A cream and purple coloured exhibit table and headboard with the text 'Which shapes feel heavier?'. On the table top sits a divider board with four black cylindrical objects.

The way your hand grips a shape can affect how heavy it feels, even though it's the same mass as another shape being lifted.

How it works

Lift two different sets of shapes or weights. One pair of shapes shows the texture-weight illusion, while the other pair of shapes shows the size-weight illusion.

Things to try or ask around the exhibit

  • If you close your eyes and lift the small and large objects at the same time, the illusion of the smaller object feeling heavier seems to disappear.
  • Have you ever picked up a large box, without realising that it was empty, and almost flung the box into the air?

Background

The size-weight illusion gives you the impression that a smaller object feels heavier than a larger object even though both objects are the same mass. When you prepare to lift something, your vision unconsciously primes your muscles to lift a larger object with more force or tension compared to a smaller object. Because the larger object actually needs less muscle tension than you expected, the larger object feels unexpectedly light. While you’re getting ‘bottom up’ signals from your muscles that the shapes actually weigh the same, you still experience an illusion that the smaller shape is heavier.
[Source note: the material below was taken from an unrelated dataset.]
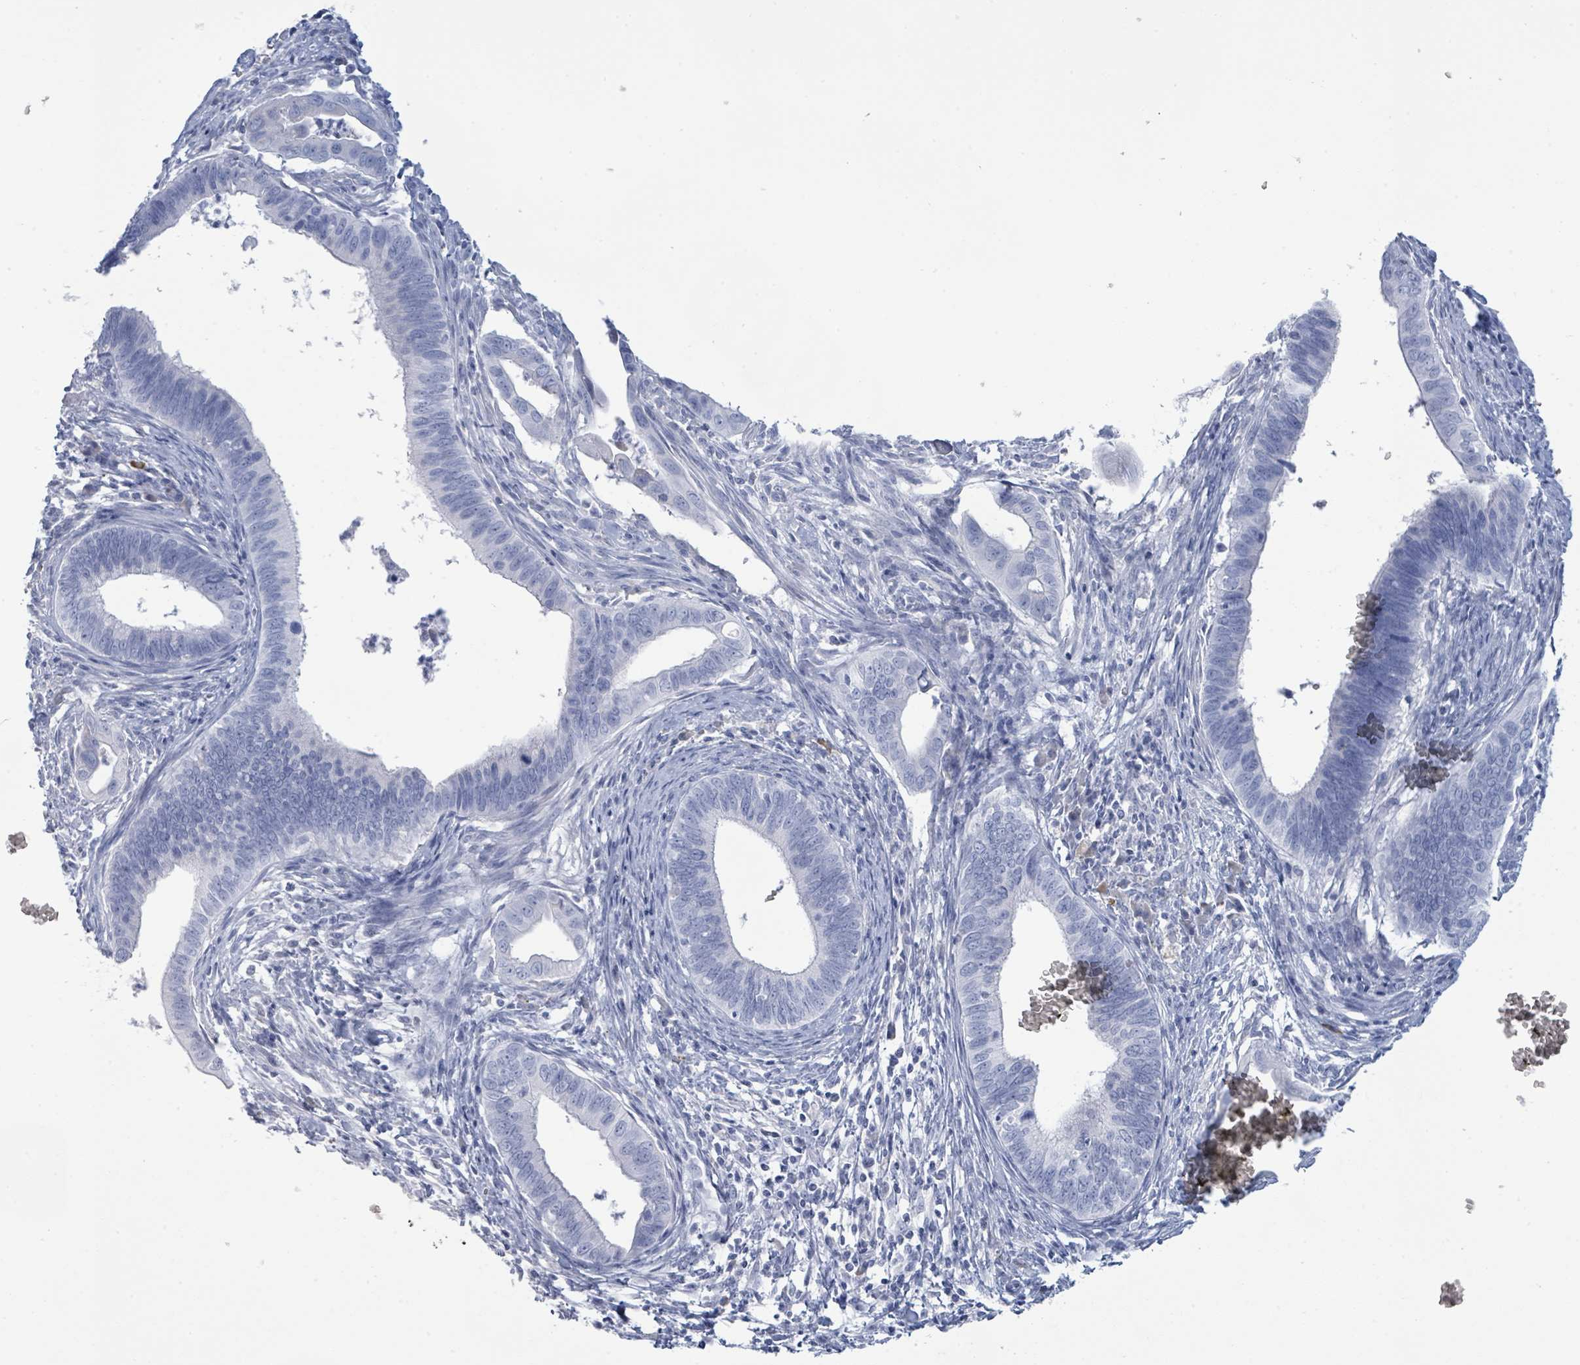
{"staining": {"intensity": "negative", "quantity": "none", "location": "none"}, "tissue": "cervical cancer", "cell_type": "Tumor cells", "image_type": "cancer", "snomed": [{"axis": "morphology", "description": "Adenocarcinoma, NOS"}, {"axis": "topography", "description": "Cervix"}], "caption": "Cervical cancer (adenocarcinoma) stained for a protein using immunohistochemistry shows no staining tumor cells.", "gene": "PGA3", "patient": {"sex": "female", "age": 42}}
With the texture-weight illusion, some people find that a smooth shape feels a little heavier than a textured shape, because they need to use a stronger grip to lift the smooth shape, which gives the illusion that it feels heavier.

Finding the science in your world

You may experience the size-weight illusion when attempting to lift a large box that is lighter than you expect. Your brain probably assumed the box would be heavy, so you primed your muscles to use more force than you actually needed, creating a strange sensation when you lift the box and realise its true weight.